** Page text **
****************
PhD in in vitro Toxicology, Liverpool John Moores University
|Global Editorial Talent Manager|
Job highlight: Helping recruit our talented editors who aid in disseminating important scientific discoveries.
Postgraduate take-away: Reading has always been a passion of mine. What I really liked doing as a postdoc was reading about exciting discoveries; as an editor this is a large part of the role. It is important to think about what you enjoy about your current role and seek a career that will allow you to explore this further.
What’s your background?
During my undergraduate degree I was fascinated by the intricate workings of gene regulation. I decided to undertake a PhD at Liverpool John Moores University where I looked at using gene regulation as a readout for measuring toxicity. I continued with this theme in my first postdoc but used the skin as a model system. My final postdoc at The UCSF Cancer Center focused on understanding skin cancer in humans.
Why did you move away from academia?
I didn’t really plan to move away from academia. I was trying to apply for my own funding in the UK and write papers. I had a six-month window to fill so applied for a locum position at Nature Protocols. Whilst I didn’t get my own funding, I had already decided that the editorial role was something that I really enjoyed. I could work really hard every day and see the fruits of my labour. I was reading and learning about new methods, expanding my scientific knowledge, and I was also helping researchers to disseminate their protocols; further advancing discovery. There are always many editorial opportunities at Springer Nature; when a permanent position became available at Nature Communications, I jumped at the chance to join the editorial team of a new journal. At the moment, I am on a secondment from Nature Communications; I am working with our Human Resources department on strategies to recruit and train our editorial and publishing staff. I also focus on the career development of our employees.
What is the work like?
As an editor at Nature Communications looking after primary research papers, my job was to read papers and decide whether I thought they met the editorial threshold of the journal. I’d use my knowledge of the field and the journal to reach my editorial decision. For suitable papers, I’d organise the peer review process, interpret the reviewer’s comments and communicate with the authors. Editors also commission review articles, both at our research journals and our dedicated reviews journals. Editors travel to conferences to keep up to date with the latest advances in their field and visit institutes to meet with potential authors,encouraging them to submit their work to us, or commissioning content. Our editors find that this is a really rewarding way to use their knowledge, stay close to science and further expand their network within their community.
What’s the best part of your work?
****************
** Material shown **

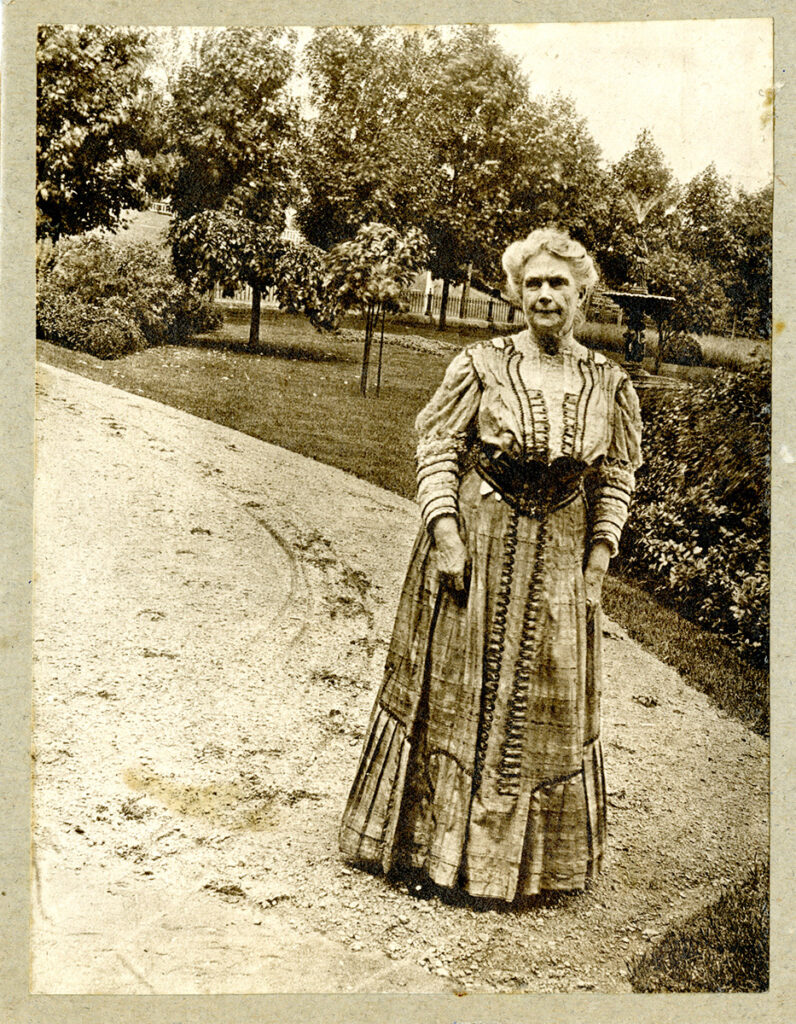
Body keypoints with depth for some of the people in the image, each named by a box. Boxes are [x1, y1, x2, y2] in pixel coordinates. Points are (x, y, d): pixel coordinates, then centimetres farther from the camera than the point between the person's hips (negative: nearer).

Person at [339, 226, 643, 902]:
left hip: (558, 558, 3)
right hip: (473, 545, -2)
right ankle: (433, 841, 28)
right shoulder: (481, 366, -9)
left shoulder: (609, 383, -1)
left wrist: (596, 567, -1)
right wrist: (446, 540, -14)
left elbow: (617, 481, 5)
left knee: (545, 705, 12)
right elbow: (438, 451, -7)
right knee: (452, 693, 8)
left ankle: (526, 852, 33)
****************
** Work order A **
In the career profile text, copy the passage between "Postgraduate take-away: Reading" and "What’s your background?", inclusive, word for word.
** Work order B **
List every heading in the career profile text that is phrased as a question.

** Written answer A **
Postgraduate take-away: Reading has always been a passion of mine. What I really liked doing as a postdoc was reading about exciting discoveries; as an editor this is a large part of the role. It is important to think about what you enjoy about your current role and seek a career that will allow you to explore this further.
What’s your background?

** Written answer B **
What’s your background?
Why did you move away from academia?
What is the work like?
What’s the best part of your work?